Before trying to rehome your rabbit, or listing them as ‘Free To Good Home’ did you know:
Some rabbits rehomed through classifieds and Social Media platforms
- will be used as food for other animals (e.g. snakes)
- are re-sold for profit
- are used for dog fight training, or similar ‘sport’
- are abused and killed for ‘fun’
- may go to a home where it cannot be cared for properly
- Please consider how you will ensure your rabbit is going to an appropriate home.
- Don’t be scared to ask questions
- Consider insisting on taking the rabbit to them – if you don’t like what you see you can bring your rabbit back with you before it is too late.
As with most rescue services, we are often full. However, we can provide support and advice to help you rehome your unwanted pet. We will also add you to a waiting list so that when a vacancy becomes available within our foster care network we will be able to assist further.

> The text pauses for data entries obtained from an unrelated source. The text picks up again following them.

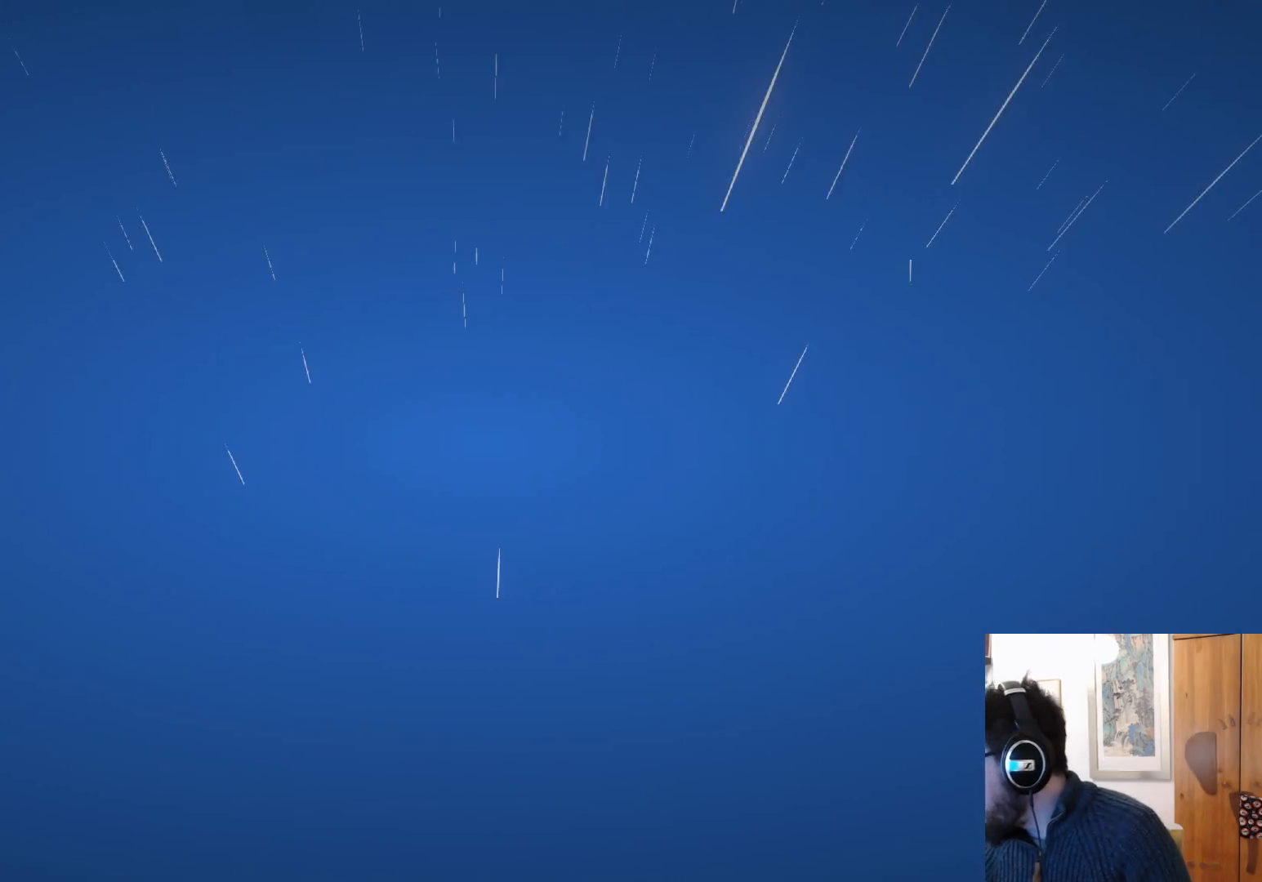
{"buttons": [], "left_stick": "center", "right_stick": "center", "events": [[200, "B", "up"]]}
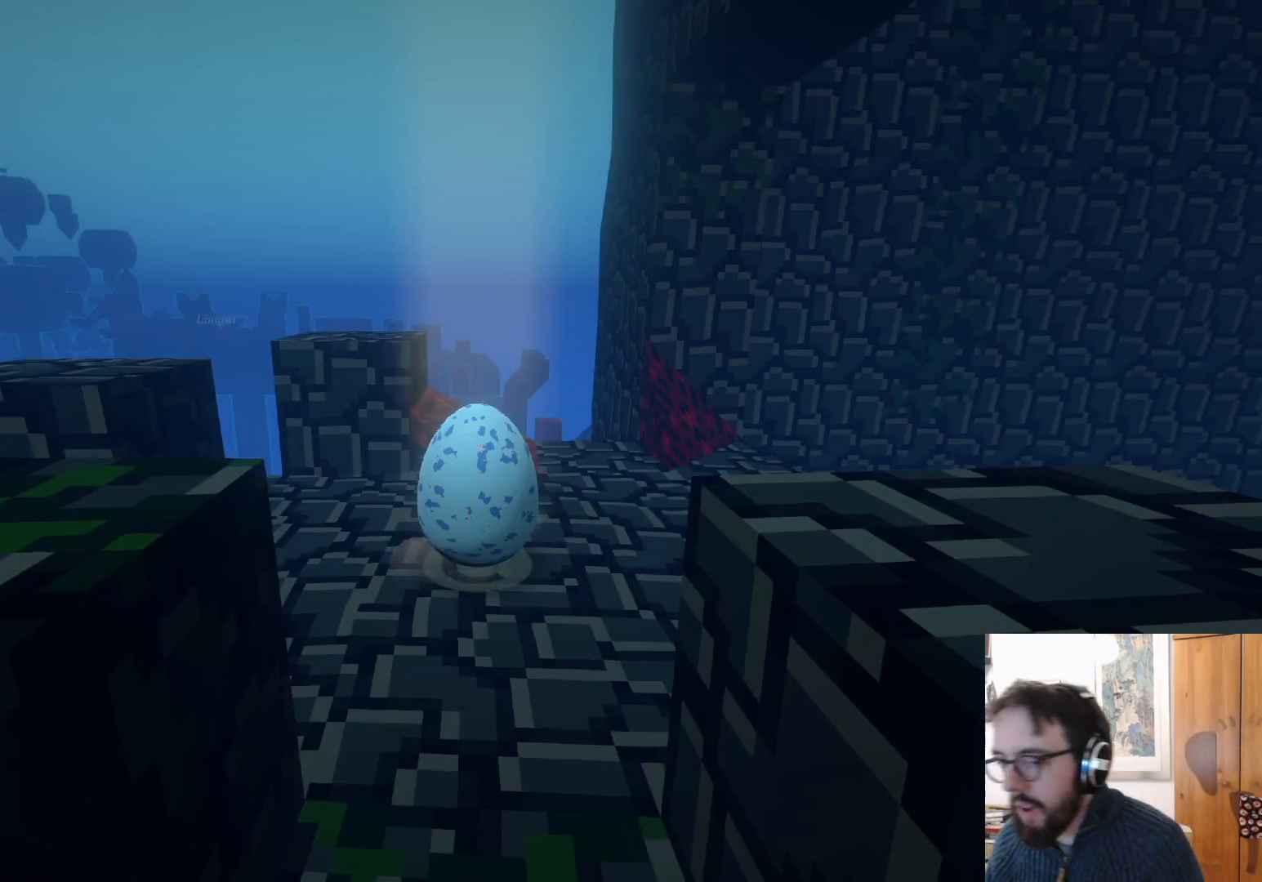
{"buttons": [], "left_stick": "up", "right_stick": "center", "events": [[33, "left_stick", "down-right"], [67, "right_stick", "down"], [167, "left_stick", "right"], [467, "left_stick", "up"], [483, "right_stick", "center"]]}
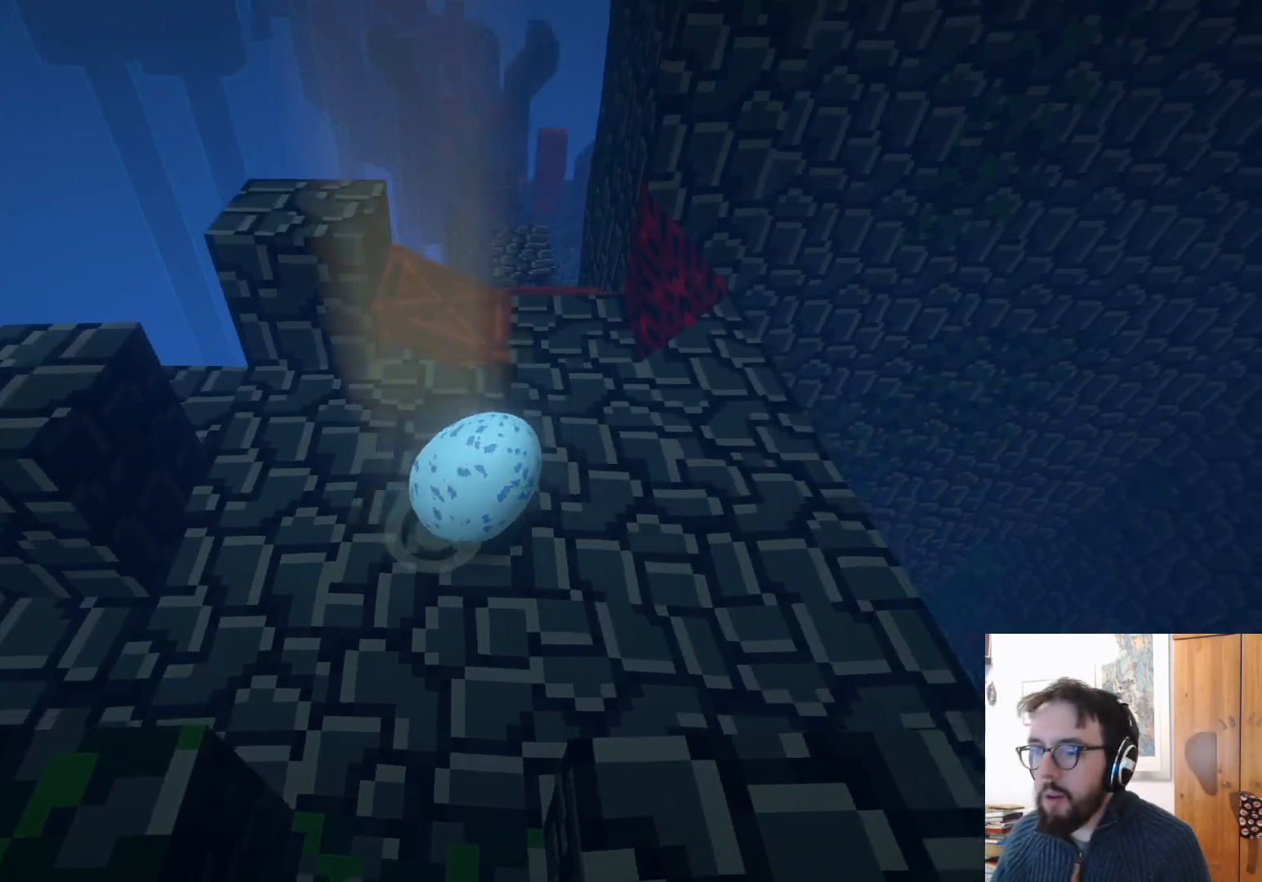
{"buttons": [], "left_stick": "up", "right_stick": "down", "events": [[317, "right_stick", "down"]]}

We insist on home checks before we allow anyone to adopt a rabbit from us, so we can ensure that rabbits rehomed through our service will be going to a good home where they will be given the love, care and attention they need.
To request our help with rehoming your rabbits, please click here.
This form is for people who wish to rehome their rabbit(s) and would like to be added to our waiting list for their rabbit(s) to enter our foster care network.
The information provided on this form will allow us to gain a better understanding of the circumstances and prioritise appropriately.
Please note, that we can only accept rehoming requests from people in Scotland, and those aged 16 years and over.
Please complete the questions honestly and as accurately as possible.
Once we have received the completed form, and when a suitable vacancy becomes available, we can contact you to make further arrangements for the rehoming of your rabbit(s)
If you have found an abandoned rabbit, or are aware of a case of potential cruelty or neglect, please call us on 0141 280 3272 for assistance.
Where possible we will look to assist with rescuing the rabbit and finding a temporary or permanent home for the rabbit following any emergency care or treatment that may be required.
It is a criminal offence to abandon an animal, and in such cases we will also report the case to relevant authorities and assist with providing enough detail and evidence to pursue a prosecution.